Lawyers ask for clarity on when Covid probe will explore mental health impact

The chair of the Covid-19 Public Inquiry has faced calls to explain when the probe will examine the impact the pandemic had on mental health.

It comes after inquiry chairwoman Baroness Heather Hallett was accused of making a “U-turn” on the issue.

Mental health charity Mind had called for Module 3, which looks at how the pandemic affected healthcare systems, patients and healthcare workers, to explore the impact on wider mental health services, and not just inpatient psychiatric care for children.

After consideration, Lady Hallett ruled that the portion of the inquiry “cannot include the issue of the impact of the pandemic on adult mental health services within its broad provisional outline of scope and the hearing time available”.

Speaking at a preliminary hearing for Module 3 in London on Wednesday, Rheian Davies, head of legal at Mind, said that there were many “predictable” mental health issues during the crisis, adding: “There appeared not to be a public mental health plan to address what we say were these population health predictable issues. And why is that? And I say a perfectly proper question for this inquiry to examine.”

She said that the response from Government for the less predictable mental health issues “was not to learn lessons or intervene”.

Ms Davies also pointed to issues which arose in mental health inpatient and community services, including how people in hospitals were “locked in their rooms for five days at a time” and “denied access to showers”.

“Could this have been handled better? Is this something we could do different? These, we say, are perfectly proper questions this inquiry could answer,” she said.

“We want the Covid inquiry to succeed, we want its legacy to be that of a forward-looking inquiry that breaks with the tired tradition of excluding those of us with mental health problems because it’s often easier to do so,” Ms Davies said.

Adam Straw, representing John’s Campaign and the Patients Association, also called for clarity on when the impact on mental health will be explored.

“It’s not clear which module will examine this important issue, or why it doesn’t fit, most obviously, within this module,” he said.

At the end of the hearing, Lady Hallett said: “Because an issue is not included in a specific module does not mean the inquiry will not be considering it at all.”

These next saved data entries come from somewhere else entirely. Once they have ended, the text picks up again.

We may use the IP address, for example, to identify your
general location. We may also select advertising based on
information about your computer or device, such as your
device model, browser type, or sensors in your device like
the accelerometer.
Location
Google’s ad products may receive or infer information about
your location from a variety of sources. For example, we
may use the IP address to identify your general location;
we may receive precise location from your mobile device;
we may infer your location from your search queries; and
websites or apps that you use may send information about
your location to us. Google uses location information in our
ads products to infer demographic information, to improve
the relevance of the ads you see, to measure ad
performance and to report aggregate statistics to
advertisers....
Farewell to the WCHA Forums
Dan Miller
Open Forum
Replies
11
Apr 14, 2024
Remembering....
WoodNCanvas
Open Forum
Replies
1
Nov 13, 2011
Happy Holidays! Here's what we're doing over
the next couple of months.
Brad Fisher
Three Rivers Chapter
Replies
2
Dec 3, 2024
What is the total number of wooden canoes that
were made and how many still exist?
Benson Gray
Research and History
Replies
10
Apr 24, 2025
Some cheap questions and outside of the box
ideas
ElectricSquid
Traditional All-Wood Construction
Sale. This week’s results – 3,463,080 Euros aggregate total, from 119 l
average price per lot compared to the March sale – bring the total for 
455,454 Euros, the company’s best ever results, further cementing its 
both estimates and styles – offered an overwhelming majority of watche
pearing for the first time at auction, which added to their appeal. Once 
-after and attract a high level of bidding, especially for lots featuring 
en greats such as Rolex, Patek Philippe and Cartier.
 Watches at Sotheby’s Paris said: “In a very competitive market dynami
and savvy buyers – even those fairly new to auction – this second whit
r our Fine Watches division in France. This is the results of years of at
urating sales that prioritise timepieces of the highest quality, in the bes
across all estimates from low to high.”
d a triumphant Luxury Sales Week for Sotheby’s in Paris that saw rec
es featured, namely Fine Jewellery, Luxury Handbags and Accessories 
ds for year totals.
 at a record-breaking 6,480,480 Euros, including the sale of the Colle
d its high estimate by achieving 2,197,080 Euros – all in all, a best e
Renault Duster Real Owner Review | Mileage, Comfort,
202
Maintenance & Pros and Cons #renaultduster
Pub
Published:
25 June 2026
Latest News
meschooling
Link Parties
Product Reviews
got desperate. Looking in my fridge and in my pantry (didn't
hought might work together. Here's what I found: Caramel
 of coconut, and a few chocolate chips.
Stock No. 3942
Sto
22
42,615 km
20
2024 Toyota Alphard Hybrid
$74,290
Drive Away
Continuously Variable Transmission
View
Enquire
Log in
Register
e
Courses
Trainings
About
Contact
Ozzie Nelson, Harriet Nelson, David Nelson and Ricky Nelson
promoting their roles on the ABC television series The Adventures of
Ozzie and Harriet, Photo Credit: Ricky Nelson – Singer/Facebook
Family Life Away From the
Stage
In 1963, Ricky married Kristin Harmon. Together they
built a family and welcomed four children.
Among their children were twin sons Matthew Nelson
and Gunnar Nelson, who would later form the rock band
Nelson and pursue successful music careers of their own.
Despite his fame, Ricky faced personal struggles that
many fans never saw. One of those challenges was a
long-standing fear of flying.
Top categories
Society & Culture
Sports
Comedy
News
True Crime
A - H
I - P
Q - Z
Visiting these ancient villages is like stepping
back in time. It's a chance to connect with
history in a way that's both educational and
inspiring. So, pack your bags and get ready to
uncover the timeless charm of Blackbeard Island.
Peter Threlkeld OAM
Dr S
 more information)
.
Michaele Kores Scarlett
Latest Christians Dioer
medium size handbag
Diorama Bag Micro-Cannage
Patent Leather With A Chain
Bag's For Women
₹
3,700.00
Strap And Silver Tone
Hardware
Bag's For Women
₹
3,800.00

“Please do not think that because you do not see the express words ‘X, Y, Z’ a specific module that means that X, Y, Z will not be considered.”

It comes after Mind, Rethink Mental Illness, the Centre for Mental Health, the Association of Mental Health Providers and other groups urged Lady Hallett to reconsider her ruling.

An open letter shared with the PA news agency said the “refusal” to examine the pandemic’s impact on mental health “risks failing the people with pre-existing mental health conditions who died at five times the rate of the general population”.

Covid-19 pandemic inquiry
Baroness Heather Hallett is overseeing the Covid-19 UK inquiry (James Manning/PA)

An inquiry spokesman said Lady Hallett “has explained that the inquiry will cover the pandemic’s impact on the mental health of the population throughout our investigations, including Module 3, as well as our UK-wide listening exercise, Every Story Matters”.

Meanwhile, lawyers at the preliminary hearing also raised concerns about so-called “spotlight hospitals”, facilities that have been selected to assist the inquiry in gathering evidence of the impact of Covid-19.

The inquiry sent requests to 22 hospitals across the country in order to gauge what steps were taken in response to the virus and the challenges they faced.

However, Pete Weatherby, who is representing the Covid-19 Bereaved Families for Justice group, told the probe he understands the approach and its design to “get a spread of evidence from across the UK” but urged “further consideration” on a number of “key issues”.

He noted that the selection of hospitals in Northern Ireland are in main cities, but not rural areas, while hospitals in Wales are located in the south, which Mr Weatherby said “excludes the health care experience from across the rest of the country”.

Speaking about the Welsh hospitals selected, Aswini Weereratne, representing Covid-19 Bereaved Families for Justice Cymru, said “large swathes of Wales – the rest of South Wales for example, north Wales and rural areas – are not covered by the selection made”.

Jacqueline Carey, lead counsel for Module 3 of the Inquiry, said: “The purpose of the spotlight is not to identify hospitals most severely affected by the pandemic.

“Nor was it to conduct an examination nation by nation, region by region, or hospital by hospital. It is not a comparative exercise comparing one hospital’s response against another, nor could it be.”